Collection entries:

== Segment start ==

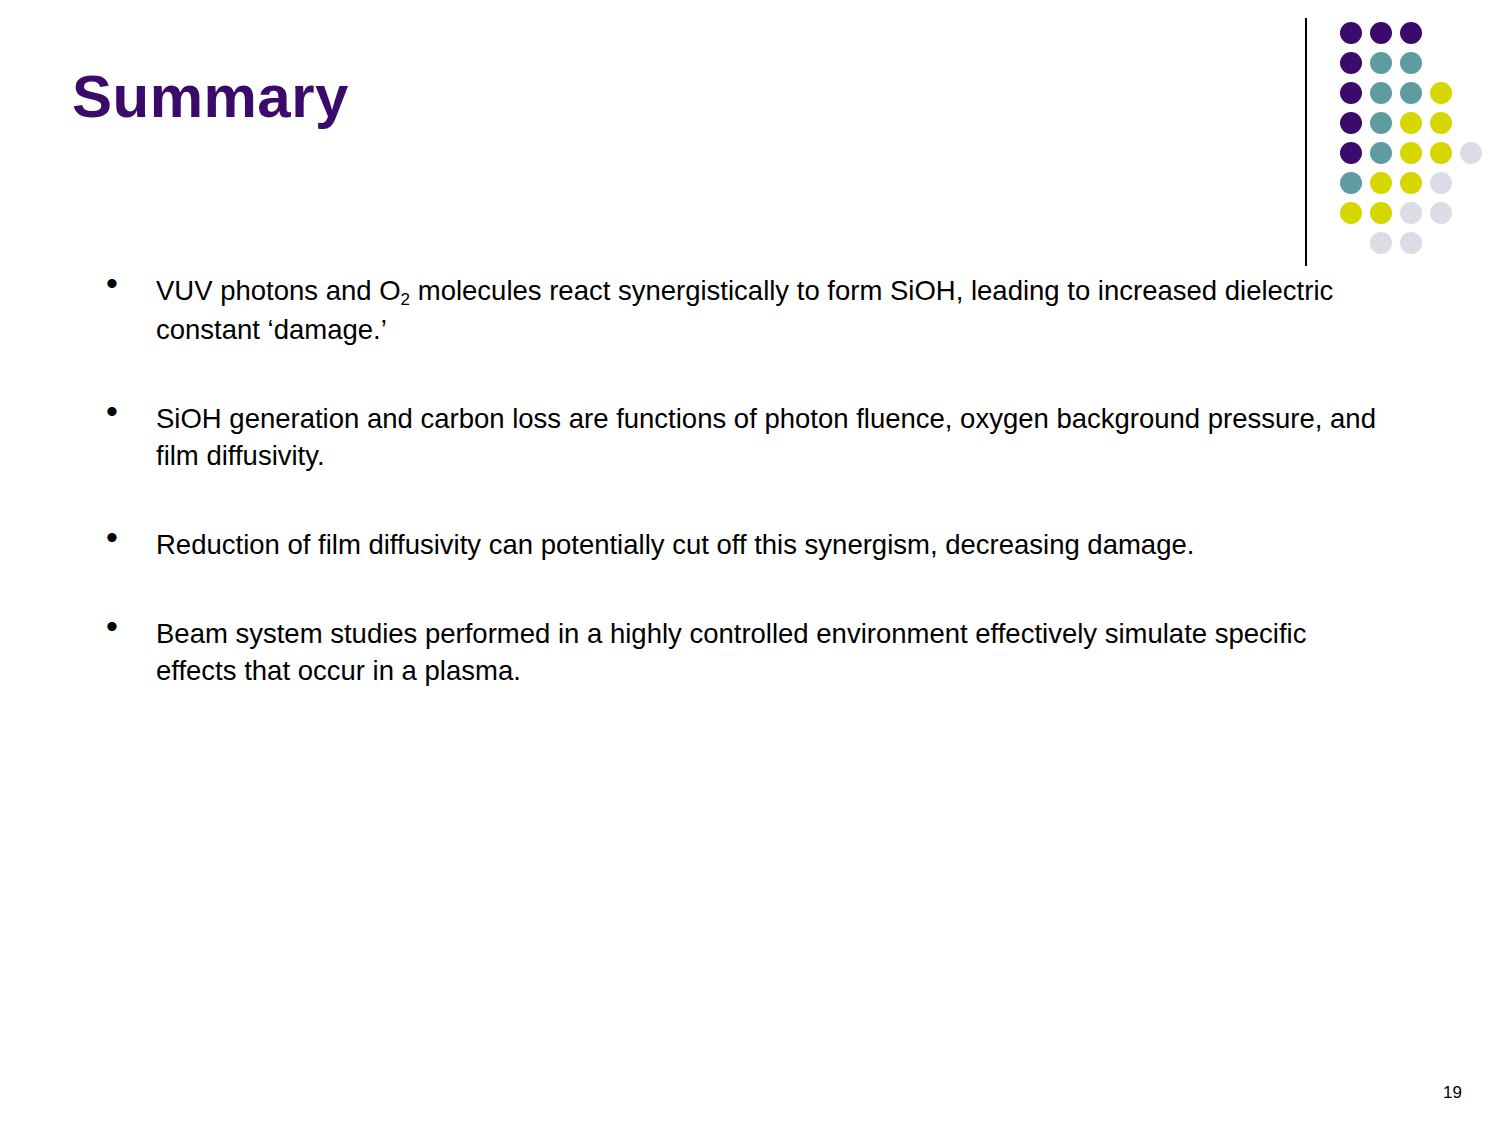Summary
VUV photons and O2 molecules react synergistically to form SiOH, leading to increased dielectric constant ‘damage.’
SiOH generation and carbon loss are functions of photon fluence, oxygen background pressure, and film diffusivity.
Reduction of film diffusivity can potentially cut off this synergism, decreasing damage.
Beam system studies performed in a highly controlled environment effectively simulate specific effects that occur in a plasma.
19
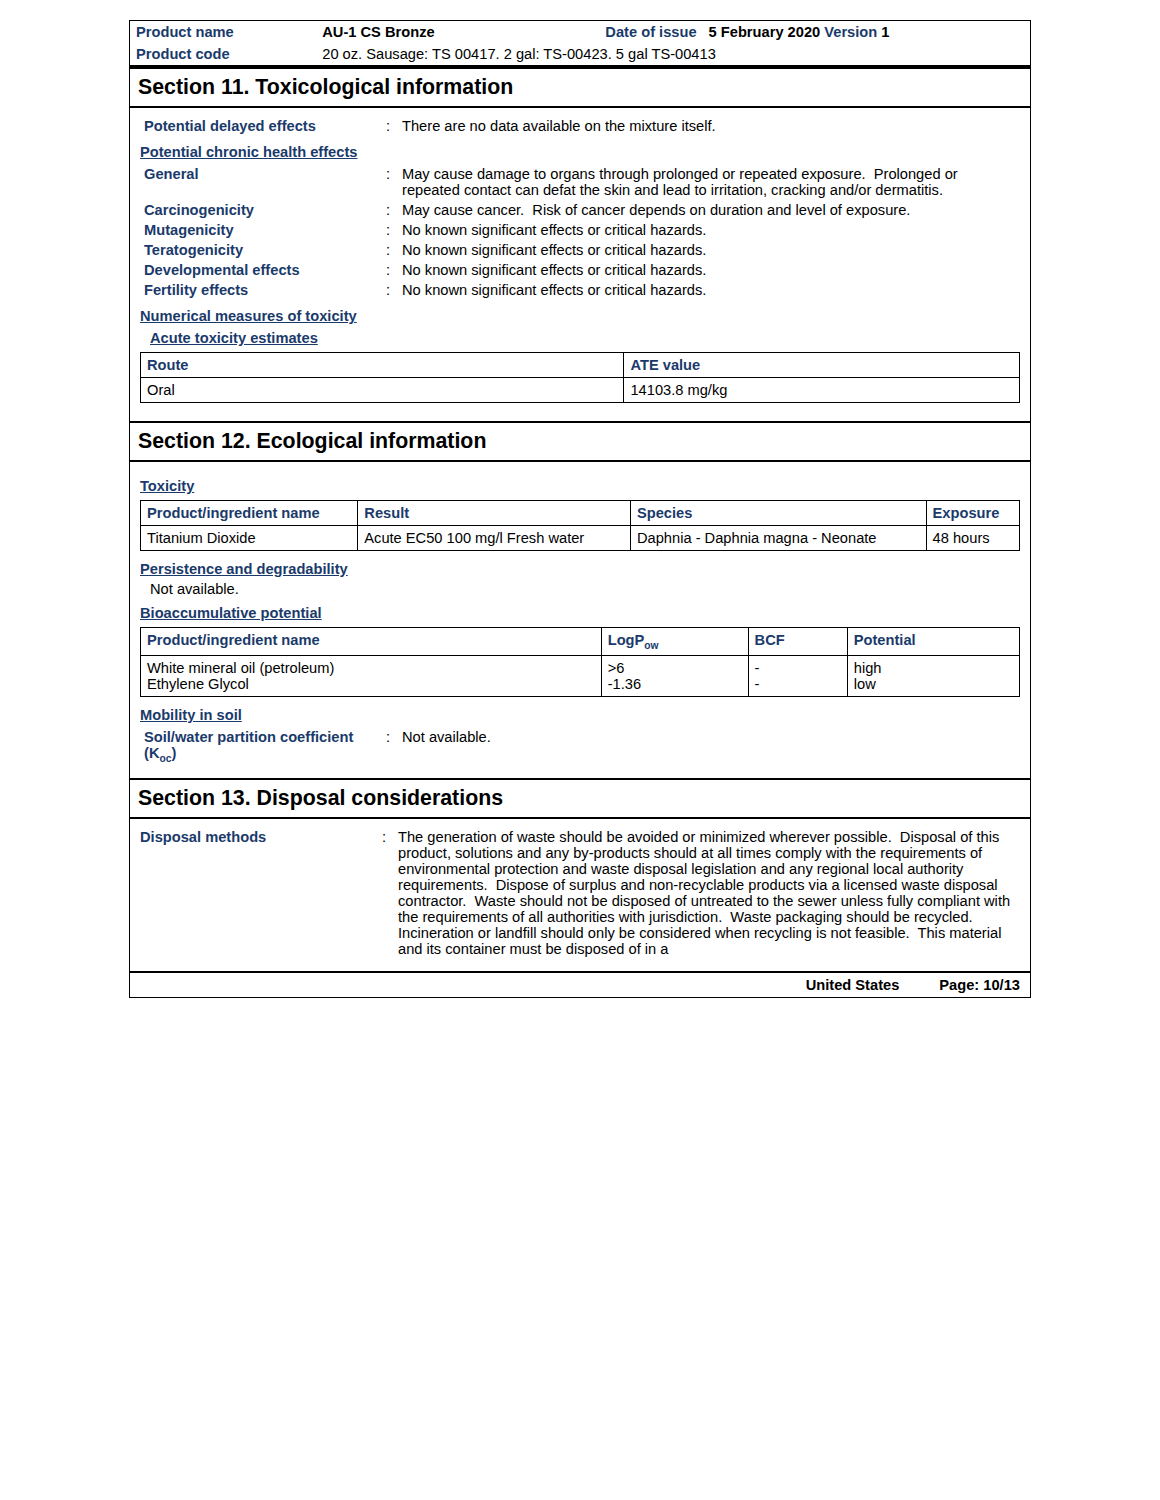| Product name | AU-1 CS Bronze | Date of issue | 5 February 2020 Version 1 |
| Product code | 20 oz. Sausage: TS 00417. 2 gal: TS-00423. 5 gal TS-00413 |
Section 11. Toxicological information
| Potential delayed effects | : | There are no data available on the mixture itself. |
Potential chronic health effects
| General | : | May cause damage to organs through prolonged or repeated exposure. Prolonged or repeated contact can defat the skin and lead to irritation, cracking and/or dermatitis. |
| Carcinogenicity | : | May cause cancer. Risk of cancer depends on duration and level of exposure. |
| Mutagenicity | : | No known significant effects or critical hazards. |
| Teratogenicity | : | No known significant effects or critical hazards. |
| Developmental effects | : | No known significant effects or critical hazards. |
| Fertility effects | : | No known significant effects or critical hazards. |
Numerical measures of toxicity
Acute toxicity estimates
| Route | ATE value |
| --- | --- |
| Oral | 14103.8 mg/kg |
Section 12. Ecological information
Toxicity
| Product/ingredient name | Result | Species | Exposure |
| --- | --- | --- | --- |
| Titanium Dioxide | Acute EC50 100 mg/l Fresh water | Daphnia - Daphnia magna - Neonate | 48 hours |
Persistence and degradability
Not available.
Bioaccumulative potential
| Product/ingredient name | LogP ow | BCF | Potential |
| --- | --- | --- | --- |
| White mineral oil (petroleum) Ethylene Glycol | >6 -1.36 | - - | high low |
Mobility in soil
| Soil/water partition coefficient (K oc ) | : | Not available. |
Section 13. Disposal considerations
| Disposal methods | : | The generation of waste should be avoided or minimized wherever possible. Disposal of this product, solutions and any by-products should at all times comply with the requirements of environmental protection and waste disposal legislation and any regional local authority requirements. Dispose of surplus and non-recyclable products via a licensed waste disposal contractor. Waste should not be disposed of untreated to the sewer unless fully compliant with the requirements of all authorities with jurisdiction. Waste packaging should be recycled. Incineration or landfill should only be considered when recycling is not feasible. This material and its container must be disposed of in a |
United States Page: 10/13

== Segment end ==

What you will do - Above are records with pictures. Reproduce exactly only the lines from the line with "Version 1 |" through the line with "and/or dermatitis. |", both ends included, and leave the pictures out.

Exercise output -
| Product name | AU-1 CS Bronze | Date of issue | 5 February 2020 Version 1 |
| Product code | 20 oz. Sausage: TS 00417. 2 gal: TS-00423. 5 gal TS-00413 |
Section 11. Toxicological information
| Potential delayed effects | : | There are no data available on the mixture itself. |
Potential chronic health effects
| General | : | May cause damage to organs through prolonged or repeated exposure. Prolonged or repeated contact can defat the skin and lead to irritation, cracking and/or dermatitis. |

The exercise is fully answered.